İnançlı yetişen çocuk milli-manevî değerlere saygılı olur ve yaşamaya çalışır. İnanç insanı ayakta tutan en önemli unsurdur. İnanç, en iyi motivasyon kaynağı olduğu gibi olumsuz bakışı, düşünce, davranışın ve başarısızlığın da önündeki  en iyi frendir. Vicdanın en iyi polisidir. Hayatın en iyi güvenlikçisidir. En iyi başarı kaynağıdır. 
          Allah (c.c.) “İnsan için ancak çalıştığının karşılığı vardır”  der. Bunu bilen çocuk çalışır ve başarmak için motive olur.

          Cenab-ı Hakk’ın “İnsanı en güzel şekilde yarattığını” bilir  başkalarından eksiği olmadığını düşünerek, başkasının ulaştığı bir başarıya kendisinin de ulaşabileceğine inanır. 
         “Her zorlukta bir kolaylık olduğunu ve her zahmette bir rahmet olduğunu” bilen çocuk zorluklara göğüs gerer ve  zorluklara karşı dik durmasını bilir. Küçük bir başarısızlıkta hemen sarsılmaz. 
          İnançlı çocuk “Mü’minler ancak kardeştirler” ayeti gereği  insanlara saygı ve sevgi çerçevesinde hareket eder ve insanlarla ilişkilerini geliştirerek çevresine katkı sağlar. Kimseye ve çevresine zarar vermez. Çevresinden olumlu tepkiler alır ve 
motivasyonunu artırır. 
         İnançlı çocuk, “Ey îmân edenler! Şarab (içki), kumar, dikili taşlar (putlar) ve fâl okları ancak şeytanın işinden bir(er)  pisliktir; öyleyse ondan kaçının ki kurtuluşa eresiniz.” (Maide Suresi 90. Ayet) ayeti gereği içki, kumar ve diğer zararlı alışkanlıklardan kendini muhafaza eder. Batıl inançlardan 
kendini arındırır. Hem inancını muhafaza eder, hem vücudunun sağlığını korur, hem de ailesine ve çevresine zarar  vermez. Alkol (içki), bali, bonzai, esrar, eroin ve sigara gibi zararlı alışkanlıklardan uzak durur. Canını, malını, huzurunu, ailesini bu illetlerden muhafaza eder. 

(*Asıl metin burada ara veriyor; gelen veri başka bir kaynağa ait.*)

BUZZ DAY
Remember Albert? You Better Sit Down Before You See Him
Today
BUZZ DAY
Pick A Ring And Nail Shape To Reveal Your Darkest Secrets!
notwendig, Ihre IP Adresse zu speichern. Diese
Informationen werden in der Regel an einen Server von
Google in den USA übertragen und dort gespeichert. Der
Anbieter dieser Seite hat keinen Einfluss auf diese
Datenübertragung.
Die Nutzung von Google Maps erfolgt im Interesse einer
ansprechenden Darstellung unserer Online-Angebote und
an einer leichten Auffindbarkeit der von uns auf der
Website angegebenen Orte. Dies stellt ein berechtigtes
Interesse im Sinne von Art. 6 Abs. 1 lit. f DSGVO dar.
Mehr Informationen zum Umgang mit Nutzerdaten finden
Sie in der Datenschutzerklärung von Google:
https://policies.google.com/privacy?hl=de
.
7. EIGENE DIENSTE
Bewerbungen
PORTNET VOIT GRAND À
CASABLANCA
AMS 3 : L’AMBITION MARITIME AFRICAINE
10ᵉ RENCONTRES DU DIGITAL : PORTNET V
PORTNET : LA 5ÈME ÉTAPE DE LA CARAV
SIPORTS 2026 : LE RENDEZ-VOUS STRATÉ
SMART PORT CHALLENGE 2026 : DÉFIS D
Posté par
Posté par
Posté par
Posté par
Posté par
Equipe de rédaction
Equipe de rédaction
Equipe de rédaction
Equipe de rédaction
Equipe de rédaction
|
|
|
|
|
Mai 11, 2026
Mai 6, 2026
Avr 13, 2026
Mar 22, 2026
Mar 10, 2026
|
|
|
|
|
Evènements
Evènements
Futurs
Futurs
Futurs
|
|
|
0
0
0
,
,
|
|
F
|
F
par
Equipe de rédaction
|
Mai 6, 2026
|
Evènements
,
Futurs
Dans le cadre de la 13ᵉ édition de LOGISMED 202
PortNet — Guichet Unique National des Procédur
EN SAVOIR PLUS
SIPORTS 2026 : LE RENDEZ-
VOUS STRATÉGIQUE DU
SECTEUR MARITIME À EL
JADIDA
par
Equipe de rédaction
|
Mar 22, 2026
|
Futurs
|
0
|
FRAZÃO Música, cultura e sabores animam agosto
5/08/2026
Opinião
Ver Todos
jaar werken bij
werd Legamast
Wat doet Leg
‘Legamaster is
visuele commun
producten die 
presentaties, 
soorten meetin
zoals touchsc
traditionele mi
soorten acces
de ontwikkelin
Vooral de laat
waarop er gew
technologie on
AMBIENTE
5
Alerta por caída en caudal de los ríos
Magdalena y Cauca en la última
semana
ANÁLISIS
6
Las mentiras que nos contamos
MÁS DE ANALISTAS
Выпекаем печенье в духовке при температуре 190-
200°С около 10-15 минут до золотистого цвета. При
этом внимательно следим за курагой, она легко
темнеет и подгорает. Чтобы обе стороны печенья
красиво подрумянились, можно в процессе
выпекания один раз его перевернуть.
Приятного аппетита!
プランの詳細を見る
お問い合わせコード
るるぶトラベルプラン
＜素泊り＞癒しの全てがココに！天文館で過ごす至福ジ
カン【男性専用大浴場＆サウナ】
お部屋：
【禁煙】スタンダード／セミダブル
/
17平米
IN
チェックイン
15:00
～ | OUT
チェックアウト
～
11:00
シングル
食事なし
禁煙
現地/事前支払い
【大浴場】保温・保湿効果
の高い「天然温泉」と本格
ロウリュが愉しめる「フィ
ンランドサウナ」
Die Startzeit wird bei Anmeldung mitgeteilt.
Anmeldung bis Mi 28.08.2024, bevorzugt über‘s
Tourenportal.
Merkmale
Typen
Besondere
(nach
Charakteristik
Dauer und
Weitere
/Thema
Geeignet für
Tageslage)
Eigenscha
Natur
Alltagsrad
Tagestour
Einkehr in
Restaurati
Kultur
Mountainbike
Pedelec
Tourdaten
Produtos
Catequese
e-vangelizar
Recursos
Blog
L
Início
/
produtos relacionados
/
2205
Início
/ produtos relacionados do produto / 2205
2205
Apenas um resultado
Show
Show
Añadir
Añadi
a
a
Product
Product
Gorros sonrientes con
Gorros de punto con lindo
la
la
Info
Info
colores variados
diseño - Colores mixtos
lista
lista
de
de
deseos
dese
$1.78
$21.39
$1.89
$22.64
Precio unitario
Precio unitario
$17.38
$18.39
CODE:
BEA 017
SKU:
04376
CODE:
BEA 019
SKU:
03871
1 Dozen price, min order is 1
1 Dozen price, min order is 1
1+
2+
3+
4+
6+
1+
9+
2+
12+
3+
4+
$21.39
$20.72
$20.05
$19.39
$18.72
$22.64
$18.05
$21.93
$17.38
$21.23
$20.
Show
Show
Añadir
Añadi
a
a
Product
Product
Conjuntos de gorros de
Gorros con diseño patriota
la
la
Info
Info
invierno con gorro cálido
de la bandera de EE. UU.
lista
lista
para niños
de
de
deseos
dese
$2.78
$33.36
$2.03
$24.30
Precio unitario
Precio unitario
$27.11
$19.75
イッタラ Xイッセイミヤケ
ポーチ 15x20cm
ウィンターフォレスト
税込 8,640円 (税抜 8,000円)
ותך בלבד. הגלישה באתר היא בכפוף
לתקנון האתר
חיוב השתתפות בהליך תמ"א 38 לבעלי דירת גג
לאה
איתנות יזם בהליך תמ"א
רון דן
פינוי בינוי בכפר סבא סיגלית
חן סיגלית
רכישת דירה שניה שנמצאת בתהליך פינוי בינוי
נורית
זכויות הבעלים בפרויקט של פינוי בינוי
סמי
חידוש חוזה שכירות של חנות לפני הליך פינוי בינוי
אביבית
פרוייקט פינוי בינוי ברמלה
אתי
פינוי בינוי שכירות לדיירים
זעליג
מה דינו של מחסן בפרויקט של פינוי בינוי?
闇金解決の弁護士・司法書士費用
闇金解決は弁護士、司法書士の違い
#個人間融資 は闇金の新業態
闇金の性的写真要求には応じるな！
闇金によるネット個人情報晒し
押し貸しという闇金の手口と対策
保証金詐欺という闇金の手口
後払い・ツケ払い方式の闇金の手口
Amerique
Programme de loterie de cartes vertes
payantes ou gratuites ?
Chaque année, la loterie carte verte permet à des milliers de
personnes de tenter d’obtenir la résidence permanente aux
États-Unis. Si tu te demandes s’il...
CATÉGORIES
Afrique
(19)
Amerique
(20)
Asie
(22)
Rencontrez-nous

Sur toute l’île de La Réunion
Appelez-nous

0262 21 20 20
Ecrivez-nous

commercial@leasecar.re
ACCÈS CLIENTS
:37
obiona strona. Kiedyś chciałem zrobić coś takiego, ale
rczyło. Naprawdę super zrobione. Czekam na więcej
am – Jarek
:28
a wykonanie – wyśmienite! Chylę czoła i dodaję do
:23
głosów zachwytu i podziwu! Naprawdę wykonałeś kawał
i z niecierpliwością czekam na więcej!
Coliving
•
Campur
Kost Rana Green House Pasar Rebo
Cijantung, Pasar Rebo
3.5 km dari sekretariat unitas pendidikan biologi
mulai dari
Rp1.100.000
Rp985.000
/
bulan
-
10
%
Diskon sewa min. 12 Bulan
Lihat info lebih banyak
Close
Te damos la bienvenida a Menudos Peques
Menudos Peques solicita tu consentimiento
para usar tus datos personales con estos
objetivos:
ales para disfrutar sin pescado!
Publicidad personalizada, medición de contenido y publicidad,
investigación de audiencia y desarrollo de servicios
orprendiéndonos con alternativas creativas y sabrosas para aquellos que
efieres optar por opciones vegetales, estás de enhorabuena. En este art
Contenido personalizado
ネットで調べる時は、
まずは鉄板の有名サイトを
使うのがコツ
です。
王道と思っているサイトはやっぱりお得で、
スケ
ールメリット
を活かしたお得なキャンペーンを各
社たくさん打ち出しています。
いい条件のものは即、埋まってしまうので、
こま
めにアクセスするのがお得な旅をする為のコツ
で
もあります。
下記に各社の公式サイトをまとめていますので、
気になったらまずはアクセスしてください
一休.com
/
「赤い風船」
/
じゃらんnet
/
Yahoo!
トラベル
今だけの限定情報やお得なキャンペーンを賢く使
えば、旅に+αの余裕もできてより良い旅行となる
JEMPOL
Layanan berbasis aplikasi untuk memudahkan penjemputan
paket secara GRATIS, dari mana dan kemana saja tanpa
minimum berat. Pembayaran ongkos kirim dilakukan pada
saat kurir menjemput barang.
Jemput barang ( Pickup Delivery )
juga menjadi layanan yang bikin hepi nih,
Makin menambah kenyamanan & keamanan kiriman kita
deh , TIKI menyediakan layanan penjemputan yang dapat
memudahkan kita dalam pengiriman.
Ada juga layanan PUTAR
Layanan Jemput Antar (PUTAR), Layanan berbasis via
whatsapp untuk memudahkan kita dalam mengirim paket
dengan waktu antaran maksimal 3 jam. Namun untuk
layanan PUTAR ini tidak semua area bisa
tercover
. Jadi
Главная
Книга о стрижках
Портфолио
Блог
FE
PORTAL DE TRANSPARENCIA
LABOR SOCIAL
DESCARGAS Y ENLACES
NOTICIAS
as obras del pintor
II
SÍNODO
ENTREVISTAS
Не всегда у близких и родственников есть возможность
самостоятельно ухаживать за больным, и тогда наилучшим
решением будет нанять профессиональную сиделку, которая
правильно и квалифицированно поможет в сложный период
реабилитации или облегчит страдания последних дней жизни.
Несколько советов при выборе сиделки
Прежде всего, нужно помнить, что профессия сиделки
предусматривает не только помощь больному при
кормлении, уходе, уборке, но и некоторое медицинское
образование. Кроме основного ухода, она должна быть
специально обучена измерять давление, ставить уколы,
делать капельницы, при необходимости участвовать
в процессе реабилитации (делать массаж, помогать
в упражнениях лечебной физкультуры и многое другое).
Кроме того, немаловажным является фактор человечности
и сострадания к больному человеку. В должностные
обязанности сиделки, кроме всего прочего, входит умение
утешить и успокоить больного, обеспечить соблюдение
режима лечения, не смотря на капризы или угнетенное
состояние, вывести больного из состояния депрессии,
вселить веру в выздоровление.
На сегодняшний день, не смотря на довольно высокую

        İnançlı çocuk, ibadetlerini yerine getirir ve başka çocuklara da emsal teşkil eder. Onların da hak yolda ilerlemelerine vesile olur. Hem kendi imanını kuvvetlendirir hem de başkalarının imanına kuvvet verir, takviye eder. Bu konuda 
Bediüzzaman Said Nursî Hazretleri talebeleri için “Başkalarının da îmânını kurtarmayı vazife bilmek Her şâkirdin vazifesi, yalnız kendi îmânını kurtarmak değil; belki başkasının îmanlarını da muhafaza etmeye mükelleftir. O da, hizmete ciddî devam ile olur.” (Kastamonu Lâhikası, s.148) 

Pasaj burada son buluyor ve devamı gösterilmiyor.